History:ur-Shulgi's only loyalty is to its sire and remodeling the clan into a form more worthy of Haqim. Since awakening from 18 centuries of torpor, ur-Shulgi has been primarily devoted to purging clan Assamite of weaknesses, notably the clan's general adoption of Islam and schismatic Assamites such as Talaq and its own childe, al-Ashrad.
It is moving the clan towards a darker, bloodier (if that's conceivable) role, reinstating the Path of Blood as the clan's religion and terminating any dissenters with extreme prejudice. Its unwavering plans have led to a schism in the clan, particularly among the Vizier and Sorcerer castes, with a collection of Assamite dissenters under al-Ashrad seeking refuge with the Camarilla. Early nightsEdit
In certain fragments of the Book of Nod, primarily those recovered in the Middle East, passages appear that speak of the old gods - those worshipped by the mortals who dwelt in the Second City. Some of these names are familiar to the Cainite scholar of the modern nights: Ashur, Kel-nach, Enkidu, Rashadii. Some have no direct correlation to any other record of Kindred history: Mancheaka, Nar-Sheptha, Sha'hiri and ur-Shulgi. This last name appears in four separate passages, and Setite scholars infer from its context that it is an avatar of one of the Second City's war-gods: the war-god Haqim.
According to legend, ur-Shulgi first appeared during the Second Baali War, single-handedly turning the tide in the conflict with its command over blood magic. In the most common Assamite telling of the war, it was ur-Shulgi who destroyed the Baali's armies, causing the very stones to scream and a river of blood to flow. It made its first appearance to the clan afterwards, its skin already burnt and its eyes already lost.

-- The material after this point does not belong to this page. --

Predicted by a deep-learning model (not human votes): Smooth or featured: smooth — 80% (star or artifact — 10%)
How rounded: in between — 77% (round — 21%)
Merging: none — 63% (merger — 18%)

A tale regarding the origin of its childe, al-Ashrad, tells that ur-Shulgi managed to mediate an argument between Haqim and the still-living al-Ashrad and was commanded by Haqim to embrace the mortal mage as compensation for a childe of Haqim that al-Ashrad had slain in self-defense. After that, its figure vanishes from recorded Assamite tales, perhaps linked to its long torpor. Awakening from TorporEdit
In the late 90s, ur-Shulgi awoke and was greatly displeased by the state of its once-proud clan. Through its power, it broke the Blood Curse of the Tremere and began to test Haqim's childer, destroying all those who would refuse to convert back to the old ways of the Clan and the Path of Blood. Additionally, it interpreted the Law of Judgement from the Laws of Haqim to mean that all other vampires (and many of Haqim’s Children) have failed to live up to the standards of honor and integrity put forth by Haqim in the nights of the First City and are thus to be destroyed before their taint spreads, an interpretation members of the loyalist faction share to one degree or another.

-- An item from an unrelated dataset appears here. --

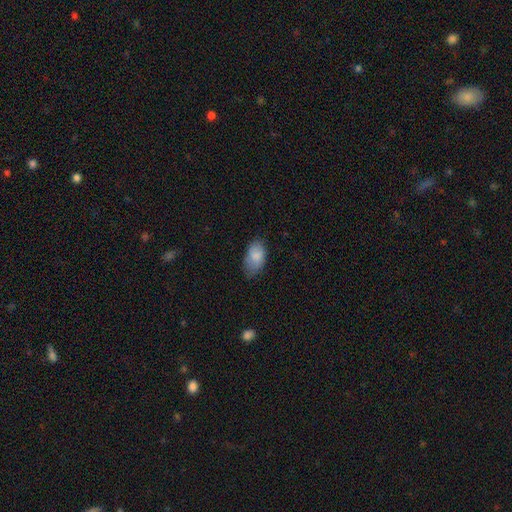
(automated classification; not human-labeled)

This led to a fallout with other Assamites, most notably its own childe, al-Ashrad. The Schism tore Alamut apart, only fueled by the discoveries of Sarah Schneier, a member of the Council of Scrolls that was destroyed quickly by ur-Shulgi following her publication of her findings. ur-Shulgi itself remained unconcerned with the departure of the Schismatics, instead conducting researches to end the other curse that plagues the Clan. Ur-Shulgi removed the Tremere curse set upon the Children of Haqim, but the Baali’s is beyond even its power.